In The Intelligent Investor, Graham outlined the principles of sound thinking within investing. The book is aimed at both amateur and professional investors. It describes the mindset value investors need to keep when purchasing and holding stocks. The Intelligent Investor is considered a foundational piece of financial education and is Warren Buffett’s favorite book on investing.

Though Graham was a man of huge successes, his personal life was less celebrated. He was divorced three times and has been referred to by some as a womanizer. His first divorce (in the ‘30s) was more damaging to his family than to him, leaving a mark on the social reputation of his wife and children. Graham died in 1976 in his house in France where he lived half of the year with his mistress.

 

On Investing

“Operations for profit should be based not on optimism but on arithmetic.”

Graham is possibly the most academically-minded investor of all time. He not only took a purely mathematical approach to investing but also used his knowledge to improve his principles and formulas to educate future investors.

“The underlying principles of sound investment should not alter from decade to decade, but the application of these principles must be adapted to significant changes in the financial mechanisms and climate.”

The heart of Graham’s strategy was value. He did not purchase shares assuming a company would have success with a new product or venture. Instead, he found companies that already had solid book values but were selling below their logical prices. He spurned the idea of buying trendy or on-the-rise stocks and believed most investors were just speculators.

“Basically, price fluctuations have only one significant meaning for the true investor. They provide him with an opportunity to buy wisely when prices fall sharply and to sell wisely when they advance a great deal.”

Graham’s principles would have no credibility if they had not proven so effective. His concept of a close analysis of a company’s books proved to be extremely useful in an age when few others were doing the same. On one occasion, Graham’s analysis found that the Northern Pipeline Company was trading for $65 a share when it had railroad bond assets worth $95 a share. He purchased a large number of shares and convinced the company to sell the assets, resulting in a $70 dividend. Graham walked away with a huge profit, simply because he was willing to look at the fundamentals of a company.

Most businesses change in character and quality over the years, sometimes for the better, but perhaps more often for the worse. The retail investor need not watch his companies’ performance like a hawk, but he should give it a good, hard look from time to time.

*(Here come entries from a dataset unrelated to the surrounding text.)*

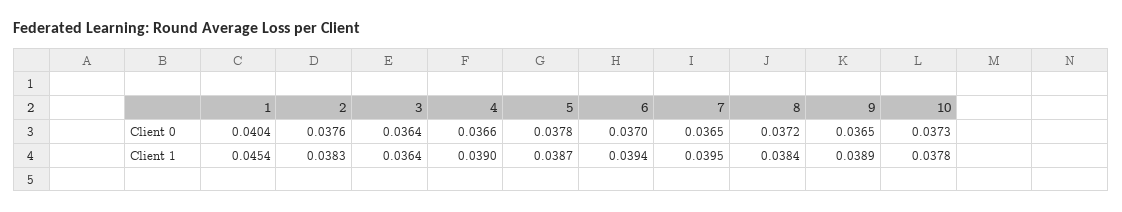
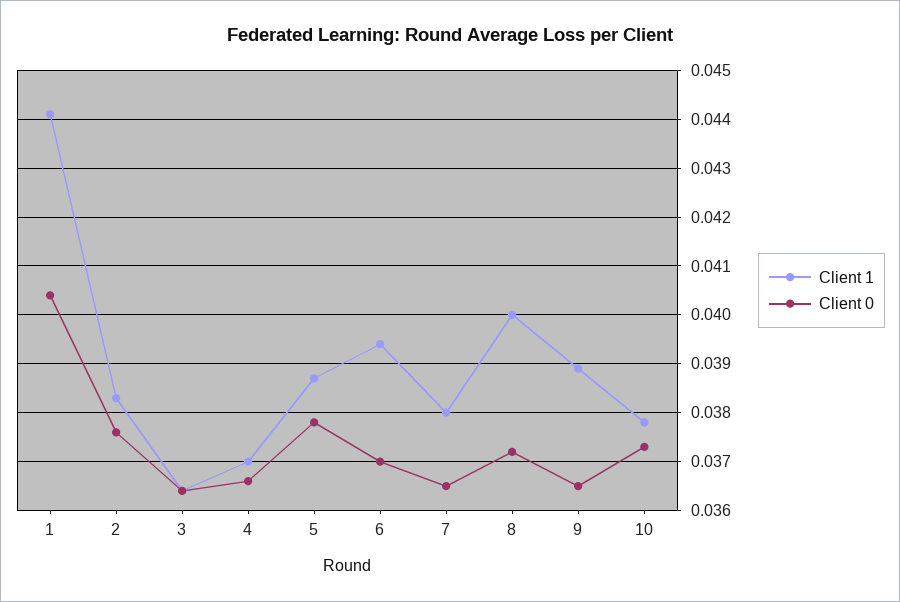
  {
    "Client 0": {
      "1": 0.0404,
      "2": 0.0376,
      "3": 0.0364,
      "4": 0.0366,
      "5": 0.0378,
      "6": 0.037,
      "7": 0.0365,
      "8": 0.0372,
      "9": 0.0365,
      "10": 0.0373
    },
    "Client 1": {
-     "1": 0.0454,
+     "1": 0.044,
      "2": 0.0383,
      "3": 0.0364,
-     "4": 0.039,
+     "4": 0.037,
      "5": 0.0387,
      "6": 0.0394,
-     "7": 0.0395,
+     "7": 0.038,
-     "8": 0.0384,
+     "8": 0.04,
      "9": 0.0389,
      "10": 0.0378
    }
  }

The only problem with Graham’s investment approach is that it will never allow modern investors to be as successful as he was. The market has become much more efficient since the early 20th century. Scores of professional analysts with access to incredible amounts of data have left no obvious investments unchecked. Still, investors can find value stocks wherever a good company is ignored for being “boring” or temporarily unsuccessful. Just as speculation makes some stocks needlessly expensive, it makes others unexpectedly cheap.

To achieve satisfactory investment results is easier than most people realize; to achieve superior results is harder than it looks.

Philanthropy

Though he did not create private foundations nor publicize charitable donations, Graham was a very generous man. He often did expensive favors for his friends and always made enough time for those who wanted to talk. Most shockingly, he would give out stock advice to individuals, telling them the companies he intended to invest in, which allowed them to get in on a good buy without investing with his company.

Probably the most philanthropic act Graham undertook was publishing his books. In his writings, he outlined the strategies investors could use to make money in the same way he did. Graham owed much of his success to being different from other investors. Yet, he felt so compelled to teach others; he willingly gave away secrets and damaged his own ability to make profits for himself.